Plus de 312 000 euros de frais de représentation remboursés sans justificatif sont au cœur des soupçons visant Christian Estrosi. Après une première plainte associative, un signalement d’Éric Ciotti a conduit à l’ouverture d’une enquête pour détournement de fonds publics.

Une nouvelle affaire judiciaire vient percuter la vie politique niçoise. Christian Estrosi, ancien maire de Nice et figure d’Horizons, est visé par une enquête pour détournement de fonds publics après un signalement effectué par Éric Ciotti. Au centre des investigations : les frais de représentation dont Christian Estrosi aurait bénéficié lorsqu’il dirigeait la ville. L’association Transparence citoyenne s’était déjà intéressée à ces dépenses et avait déposé une plainte. Elle affirme avoir identifié plus de 312 000 euros de frais de représentation remboursés sans justificatif au profit de Christian Estrosi entre 2016 et 2025.

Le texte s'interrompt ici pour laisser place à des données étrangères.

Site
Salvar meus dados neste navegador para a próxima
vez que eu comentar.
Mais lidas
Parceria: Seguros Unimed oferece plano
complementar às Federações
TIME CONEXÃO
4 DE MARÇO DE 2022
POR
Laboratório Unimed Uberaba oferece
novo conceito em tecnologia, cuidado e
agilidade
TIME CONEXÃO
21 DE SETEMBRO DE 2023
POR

L’ouverture d’une enquête ne préjuge cependant pas de sa culpabilité. Les investigations doivent précisément permettre de déterminer si des infractions ont effectivement été commises et dans quelles circonstances ces sommes ont été versées. L’affaire prend également une dimension politique particulière à Nice : le nouveau signalement provient d’Éric Ciotti, adversaire de longue date de Christian Estrosi.

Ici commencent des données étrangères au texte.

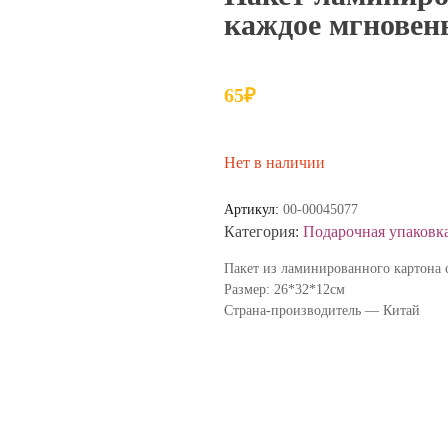
каждое мгновен
65
₽
Нет в наличии
Артикул:
00-00045077
Категория:
Подарочная упаковк
Пакет из ламинированного картона
Размер: 26*32*12см
Страна-производитель — Китай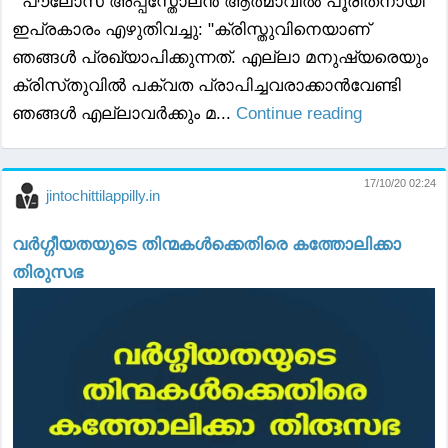
പൗലോസ് അപ്പസ്തോലൻ ആത്മാവിൽ പൂരിതനായി
ഇപ്രകാരം എഴുതിവച്ചു: "ക്രിസ്തുവിനെയാണ്‌
ഞങ്ങള്‍ പ്രഖ്യാപിക്കുന്നത്‌. എല്ലാ മനുഷ്യരെയും
ക്രിസ്‌തുവില്‍ പക്വത പ്രാപിച്ചവരാക്കാന്‍വേണ്ടി
ഞങ്ങള്‍ എല്ലാവര്‍ക്കും മ...
Continue reading
17/10/20 02:24
jintochittilappilly.in
വർഗ്ഗീയതയുടെ തിന്മകൾക്കെതിരെ കത്തോലിക്കാ
തിരുസഭ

Plus de 312 000 euros de frais de représentation au cœur de l’affaire

Le montant attire forcément l’attention. Selon les éléments relevés par Transparence citoyenne, plus de 312 000 euros de frais de représentation auraient été remboursés sans justificatif à Christian Estrosi sur une période allant de 2016 à 2025. Ces dépenses avaient déjà conduit l’association à déposer plainte. Les frais de représentation sont destinés à couvrir certaines dépenses engagées dans le cadre de l’exercice d’un mandat. Mais c’est ici leur remboursement et surtout l’absence de justificatifs dénoncée par l’association qui sont au cœur des interrogations. Il appartient désormais aux enquêteurs de déterminer précisément la nature des dépenses concernées, les conditions dans lesquelles les remboursements ont été effectués et si leur prise en charge par des fonds publics était régulière.

À ce stade, le chiffre de 312 000 euros doit donc être présenté pour ce qu’il est : le montant avancé dans le cadre des éléments dénoncés par l’association, et non une somme dont la justice aurait déjà établi qu’elle a été détournée. La qualification de détournement de fonds publics est particulièrement lourde. Mais l’existence d’une enquête signifie justement que les faits et d’éventuelles responsabilités restent à établir. L’affaire pourrait donc nécessiter l’examen d’années de dépenses et de documents administratifs afin de retracer les remboursements concernés.

Le signalement d’Éric Ciotti ajoute une dimension politique à l’affaire

Difficile également de dissocier ce dossier du contexte politique niçois. Le signalement à l’origine de cette nouvelle séquence judiciaire émane d’Éric Ciotti, rival politique de Christian Estrosi. Les deux hommes se sont opposés pendant des années dans les Alpes-Maritimes et à Nice. Le fait que l’un saisisse la justice sur des dépenses concernant l’autre donne donc inévitablement à l’affaire une forte résonance politique. Cela ne change toutefois rien à la question judiciaire. Les enquêteurs devront se concentrer sur les faits et déterminer si les éléments signalés sont susceptibles de caractériser une infraction. Un signalement ne constitue pas une preuve de culpabilité, pas davantage que l’ouverture d’une enquête.

Pour Christian Estrosi, le dossier pourrait néanmoins devenir politiquement embarrassant en raison du montant évoqué et de la durée concernée : les remboursements contestés s’étendraient sur près d’une décennie, entre 2016 et 2025. L’affaire devrait également remettre sous les projecteurs la question du contrôle des frais de représentation des élus et de la justification des dépenses réglées sur fonds publics. À Nice, la bataille entre Christian Estrosi et Éric Ciotti se déplace ainsi sur un nouveau terrain. Après la plainte de Transparence citoyenne, le signalement d’Éric Ciotti et l’enquête désormais ouverte placent les 312 000 euros de frais de représentation au centre des investigations. Reste à déterminer ce que révélera l’examen de ces dépenses. À ce stade, Christian Estrosi est visé par une enquête : seule la suite des investigations permettra d’établir si les soupçons de détournement de fonds publics sont ou non fondés.